The only thing I wish my multiple kids did less was eat.
Y’all, they want to eat every single day. Several times!
If you could see how much food five children and their friends go through, you would swear on a stack of Bibles they all had tapeworms. It is actually insane. They deplete my pantry by 30 percent within fifteen minutes of a grocery store run. It is like living with savage wilderness people who come across a fresh animal carcass.
This is partly why I loathe the grocery store. I realize people who love food as much as I do typically swoon over shopping, but not this home cook. I’ve let the fridge and pantry whittle down to half a package of rice and an old bottle of fish sauce before finally dragging my butt to the store to fend off starvation. Why is it so hard? Wasn’t I just here? Are malnourished robbers breaking in at night and eating our food? It seems physically impossible these people devoured all the food I bought just one minute ago. There has to be a different explanation than simply my kids demolishing it all like champion competitive eaters.
But I also despise the grocery store because of all its horsecrappery.
I, like all reasonable and decent citizens, traverse the exact same grocery store path every trip. This is just civilized. I have a couple of friends who shop helter-skelter—different starting places, different routes, random patterns—and I’ve recommended them for intervention. Listen, it’s a free country, so I respect your right to start with the middle aisles and end with the perimeter (I guess), but do the same thing every time, for the love of the land. This seems like baseline grocery store theology.
Anyhow, I begin my odyssey in produce. I immediately identify which shoppers I am now going to awkwardly encounter for the next hour. The, say, four of us have launched our journeys at the same time, and we will now follow a nearly identical path through the store. Right when you think you’ve broken free from the pack, one of them turns down Aisle 7 from the opposite end: We meet again, Lady in Green.
This is approximately one thousand times worse if it is someone I know. Because now we are required to dialogue on each passing, and what really is there to say after the first grocery store conversation?
Oh, spaghetti sauce, I see. What would we do without Prego, amirite?
Your basket is looking full! Which, I guess, makes sense. Because of the shopping.
Hey again! I don’t usually buy this crap cereal. This is for a class project. (Lies.)
Criminy! How are we maintaining an identical pace through thirty thousand square feet?

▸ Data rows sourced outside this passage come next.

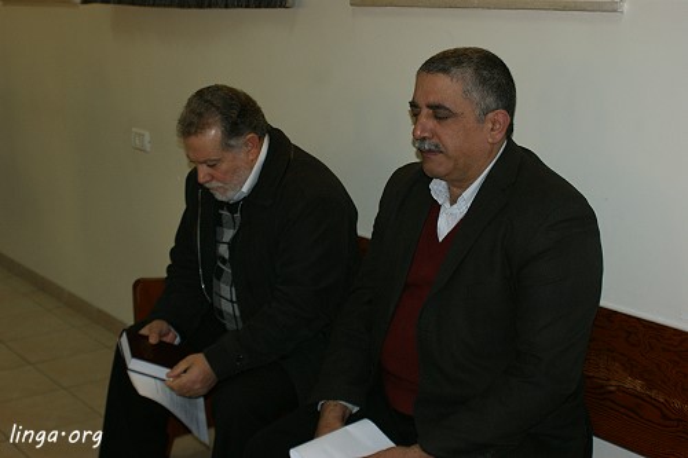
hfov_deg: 37.9
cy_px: 229
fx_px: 1003
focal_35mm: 52
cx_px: 344
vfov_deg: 25.7
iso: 400
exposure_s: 1/60
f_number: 5.6
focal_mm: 35
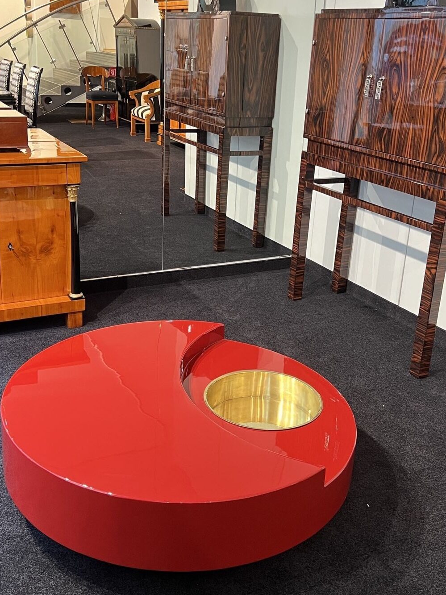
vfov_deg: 47.8
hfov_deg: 36.8
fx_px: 670
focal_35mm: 39
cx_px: 217
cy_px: 279
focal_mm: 5.7
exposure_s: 1/50
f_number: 1.5
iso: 200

This is the only time I will disrupt my route, to untangle from the socially awkward prison of repetitive small talk. This is the introvert’s nightmare, and I am not above dismantling my orderly system to escape another eight-second discussion on the price of wheat bread. So I skip the dairy section and go straight to paper goods this time . . . what is this, the Spanish Inquisition?
Then there is the hypocritical dance required every time I grocery shop. If you’ve been around me the last few years, you know I’m pretty committed to real food and whole ingredients, and I’ll pay double for organic in a hot minute. Our meat is carefully sourced, and I cook almost everything from scratch. I forced my whole family to watch Food, Inc. and Super Size Me, and we listened to Forks Over Knives on audio on a road trip once (the Hatmakers know how to party).